Disclaimer: I do not assume rings to be unital (otherwise the question wouldn't make sense).
Give examples of a ring $R$ with subring $S$ such that
(1) $R$ has an identity but $S$ has not.
(2) $S$ has an identity but $R$ has not.
Attempt:
(1) Take $R = \mathbb{Z}$ and $S = 2 \mathbb{Z} = (2)$
Suppose that $S$ has an identity $e$, then we must have (in $S$)
$$2e = 2$$
This is also true in $R$, and thus we can conclude $e = 1$. But $1 \notin S$. Contradiction.
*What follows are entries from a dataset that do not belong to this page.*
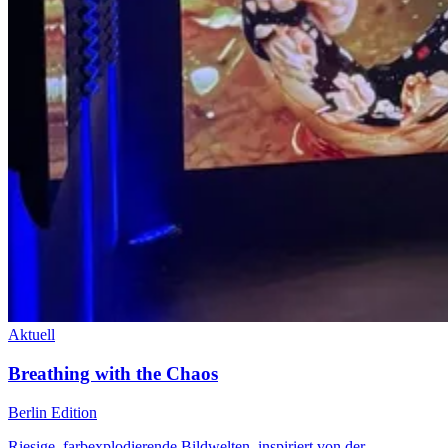
Aktuell
Breathing with the Chaos
Berlin Edition
Riesige, farbexplodierende Bildwelten, inspiriert von der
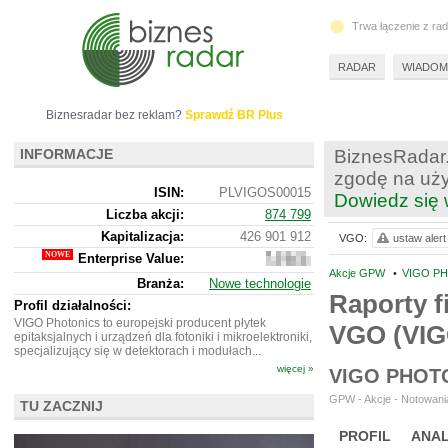
Trwa łączenie z ra
RADAR
WIADOM
Biznesradar bez reklam?
Sprawdź BR Plus
INFORMACJE
BiznesRadar.
zgodę na uży
ISIN:
PLVIGOS00015
Dowiedz się 
Liczba akcji:
874 799
Kapitalizacja:
426 901 912
VGO:
ustaw alert
Enterprise Value:
468
408
Akcje GPW
•
VIGO PH
Branża:
Nowe technologie
912
Raporty f
Profil działalności:
VIGO Photonics to europejski producent płytek
VGO (VI
epitaksjalnych i urządzeń dla fotoniki i mikroelektroniki,
specjalizujący się w detektorach i modułach...
więcej »
VIGO PHOT
GPW - Akcje - Notowania
TU ZACZNIJ
PROFIL
ANAL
Thus $S$ has no idenity.
(2) Take $R$ the compactly supported functions $\mathbb{R} \to \mathbb{R}$. This is easily seen to be a subring of the set of all functions $\mathbb{R} \to \mathbb{R}$ (and in fact thus also gives an example for (1), as this ring has identity $f = 1$). Suppose $R$ has an identity $g$. Take a function $l$ that is non-zero everywhere. Then we must have
$$lg = l \implies l(g-1) = 0 \implies \forall x \in \mathbb{R}: g(x) = 1 \implies g = 1$$
But $g \notin R$. Thus $R$ has no identity.
Define a function $k$ as the indicatorfunction $k= I_{[0,1]}$ which is $1$ on $[0,1]$ and $0$ elsewhere. This function is compactly supported and an idempotent. Hence, the ideal $(k) = kR$ is a subring with identity $k$ (since $(kr)k = k^2r = kr$).
Observation: If $R$ has an identity that also lives in $S$, this is also the identity for $S$. Thus the only way $S$ can be non-unital when $R$ is unital is that the idenity of $R$ does not live in $S$.
Is this correct?
Yes, both examples and the observation are correct.
Note for (2), that any idempotent element $e$ (even in a nonnecessarily commutative ring) gives rise to a subring with identity, namely $eRe$.